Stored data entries
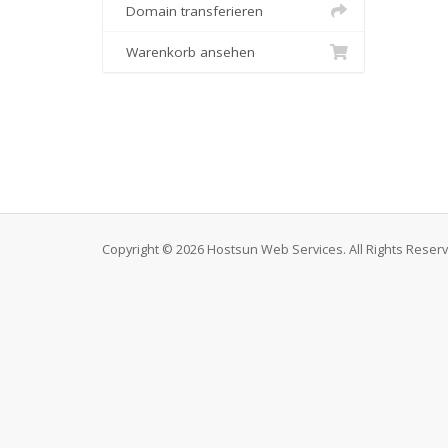
Domain transferieren
Warenkorb ansehen
Copyright © 2026 Hostsun Web Services. All Rights Reser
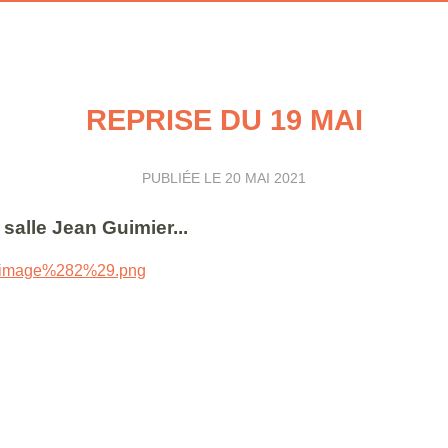
REPRISE DU 19 MAI
PUBLIÉE LE
20 MAI 2021
 salle Jean Guimier...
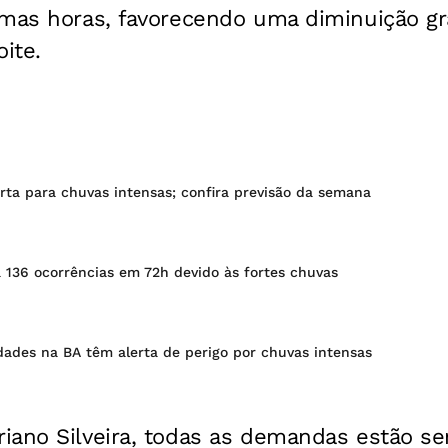
imas horas, favorecendo uma diminuição g
ite.
rta para chuvas intensas; confira previsão da semana
a 136 ocorrências em 72h devido às fortes chuvas
dades na BA têm alerta de perigo por chuvas intensas
iano Silveira, todas as demandas estão s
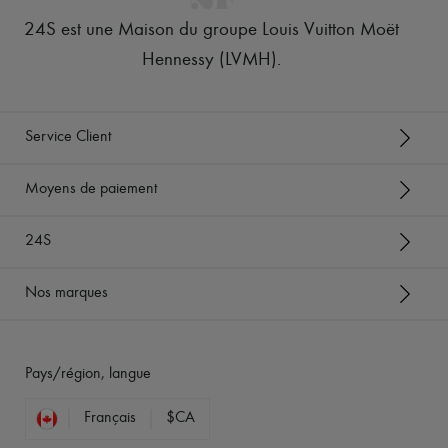
24S est une Maison du groupe Louis Vuitton Moët
Hennessy (LVMH)
.
Service Client
Moyens de paiement
24S
Nos marques
Pays/région, langue
Français
$CA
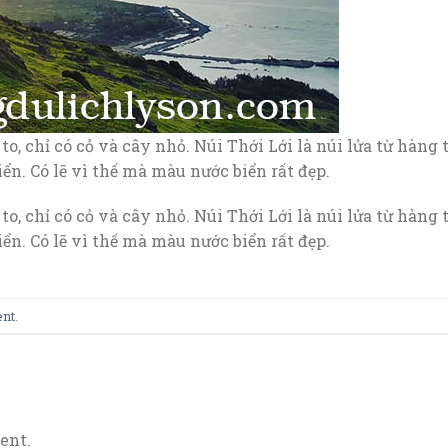
 to, chỉ có cỏ và cây nhỏ. Núi Thới Lới là núi lửa từ hàn
ển. Có lẽ vì thế mà màu nước biển rất đẹp.
 to, chỉ có cỏ và cây nhỏ. Núi Thới Lới là núi lửa từ hàn
ển. Có lẽ vì thế mà màu nước biển rất đẹp.
ent
.
ent.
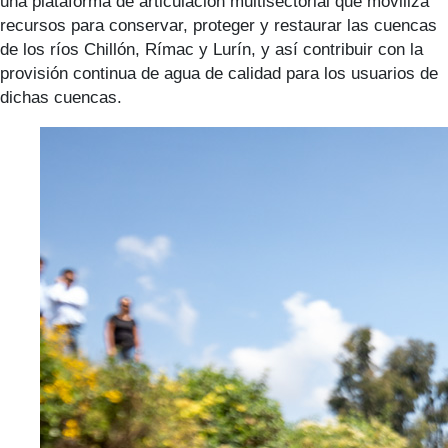
una plataforma de articulación multisectorial que moviliza
recursos para conservar, proteger y restaurar las cuencas
de los ríos Chillón, Rímac y Lurín, y así contribuir con la
provisión continua de agua de calidad para los usuarios de
dichas cuencas.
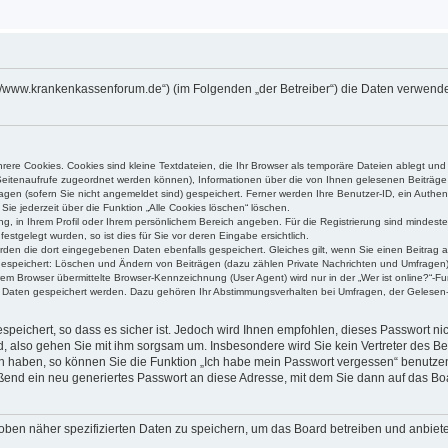
s://www.krankenkassenforum.de“) (im Folgenden „der Betreiber“) die Daten verwen
ere Cookies. Cookies sind kleine Textdateien, die Ihr Browser als temporäre Dateien ablegt und
e Seitenaufrufe zugeordnet werden können), Informationen über die von Ihnen gelesenen Beiträge 
gen (sofern Sie nicht angemeldet sind) gespeichert. Ferner werden Ihre Benutzer-ID, ein Authen
Sie jederzeit über die Funktion „Alle Cookies löschen“ löschen.
ung, in Ihrem Profil oder Ihrem persönlichem Bereich angeben. Für die Registrierung sind mindes
stgelegt wurden, so ist dies für Sie vor deren Eingabe ersichtlich.
erden die dort eingegebenen Daten ebenfalls gespeichert. Gleiches gilt, wenn Sie einen Beitrag a
 gespeichert: Löschen und Ändern von Beiträgen (dazu zählen Private Nachrichten und Umfragen)
m Browser übermittelte Browser-Kennzeichnung (User Agent) wird nur in der „Wer ist online?“-Fu
re Daten gespeichert werden. Dazu gehören Ihr Abstimmungsverhalten bei Umfragen, der Gelesen-
speichert, so dass es sicher ist. Jedoch wird Ihnen empfohlen, dieses Passwort n
d, also gehen Sie mit ihm sorgsam um. Insbesondere wird Sie kein Vertreter des Bet
en haben, so können Sie die Funktion „Ich habe mein Passwort vergessen“ benutze
end ein neu generiertes Passwort an diese Adresse, mit dem Sie dann auf das Bo
oben näher spezifizierten Daten zu speichern, um das Board betreiben und anbiet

→ **EXERCISE INSTRUCTIONS**
Count the lines in the entries above that contain the string "chuvas", treating uppercase and lowercase as different. Reply with the number only.

→ **RESULT FOR THIS EXERCISE**
3